Aku duduk di tepian jalan setapak di tengah taman dengan membiarkan kedua kakiku menjulur. Mengawasi Raffa yang dengan riangnya bermain sepak bola dengan teman-teman sebayanya, sedangkan Audrey masih sibuk dengan teriakan-teriakan histerisnya untuk menyemangati kakak satu-satunya yang ia miliki. Percayalah, bahkan teriakan-teriakannya mampu mengalahkan teriakan-teriakan grup pemandu sorak. Suaranya yang melengking memekakkan telinga orang di sampingnya, aku hanya tersenyum, hal itu sudah biasa bagi kami.
Teriakan-teriakan Audrey tak mampu membuyarkan ingatanku tentang Damian, pikiranku seakan terkuras karena nama asing itu. Entah itu siapa dan apa hubungannya dengan Anna. Rasanya begitu sakit saat nama itu keluar dari mulut Anna.
Sejenak aku terdiam, dan menghela napas panjang. Aku kembali menatap anak-anakku. Sudah lama aku tak lagi mendampingi anak-anak. Semenjak mengenal Diana, duniaku hanya pekerjaan dan Diana. Aku jarang memperdulikan keluargaku, bagiku Anna sudah cukup bisa menghandle segalanya, termasuk mengurus anak-anak. Sementara aku sibuk membahagiakan diriku sendiri, tanpa memperdulikan mereka. Kini aku menyesal, betapa egoisnya aku.
Aku berharap akan hidup bahagia selamanya bersama mereka. Namun, sepertinya itu mustahil sekarang Ini. Karena hal itu tidak akan pernah terjadi dalam hidupku, setelah ku gores luka yang begitu dalam kepada mereka.
Namun, selama nafas ini berhembus ku ikrarkan bahwa aku akan berusaha untuk membuat dua malaikat kecilku itu bahagia. Aku tak mampu melihat tawa renyah mereka sirna. Dan demi Tuhan akan kulakukan apapun untuk menjaga tawa itu tetap terhias pada wajah-wajah tak berdosa dan polos itu.

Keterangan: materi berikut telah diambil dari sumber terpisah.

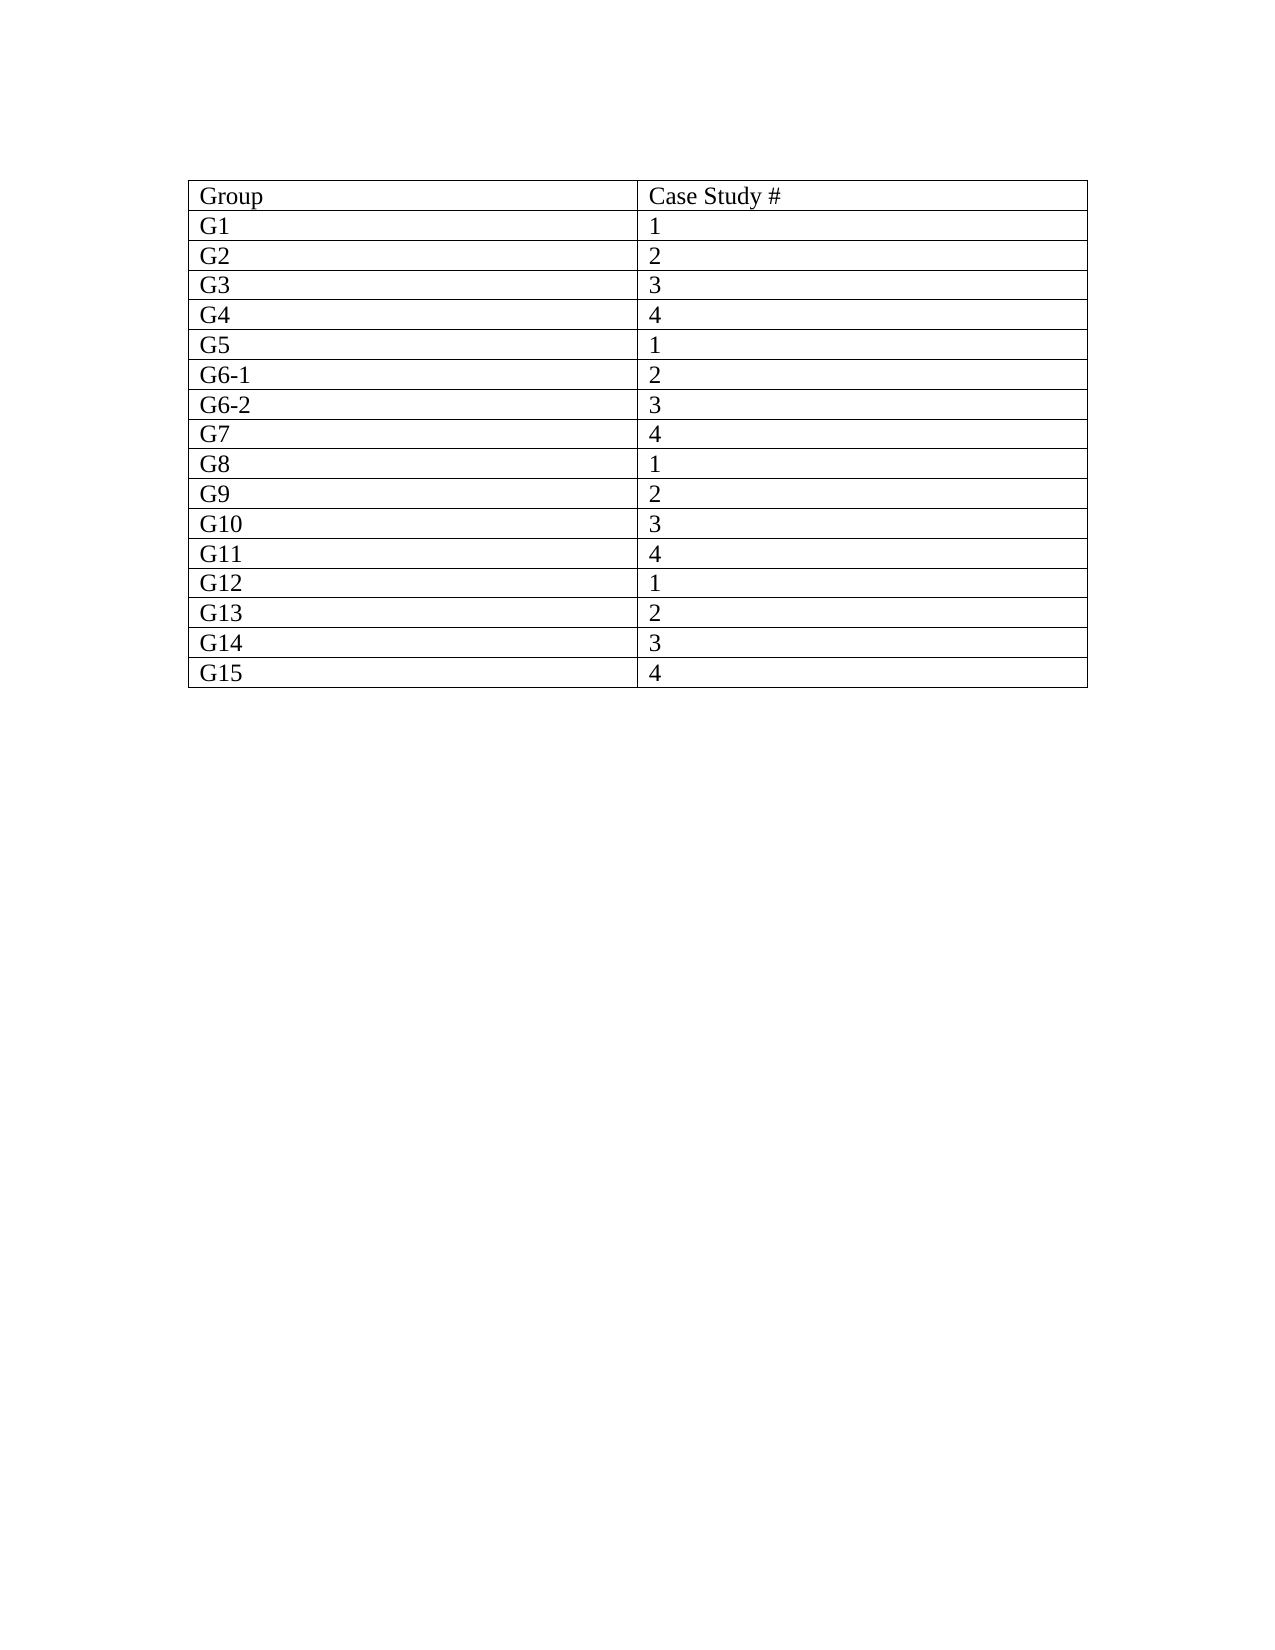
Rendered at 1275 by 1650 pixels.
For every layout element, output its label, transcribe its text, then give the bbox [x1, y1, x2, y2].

Aku mulai mengitarkan pandanganku menuju ke seluruh penjuru taman. Entahlah, hanya perasaanku saja atau apa. Tapi, aku merasa ada sosok yang sedang mengawasiku saat ini. Ku kembalikan pandanganku kepada Raffa dan Audrey, memastikan mereka baik-baik saja.
Segera ku beranjak menghampiri keduanya karena kekhawatiran memenuhi seluruh pikiranku saat ini. Audrey yang menyadari kehadiranku, langsung menghambur ke pelukanku dengan manjanya.
"Papah, ayo pulang. Adek sudah lapar, Mamah pasti sudah masak enak di rumah." Audrey bergelayut manja, dan Raffa berlari ikut memelukku.
"Hari ini mamah tidak masak, Mamah ada urusan. Bagaimana kalau hari ini Papah ajak makan di luar? Atau... Bagaimana kalau kita makan di situ?" tunjukku pada sebuah food truck yang tengah parkir tak jauh dari taman, di sana terdapa bangku kayu tua yang panjang, tempatnya cukup sejuk dan nyaman.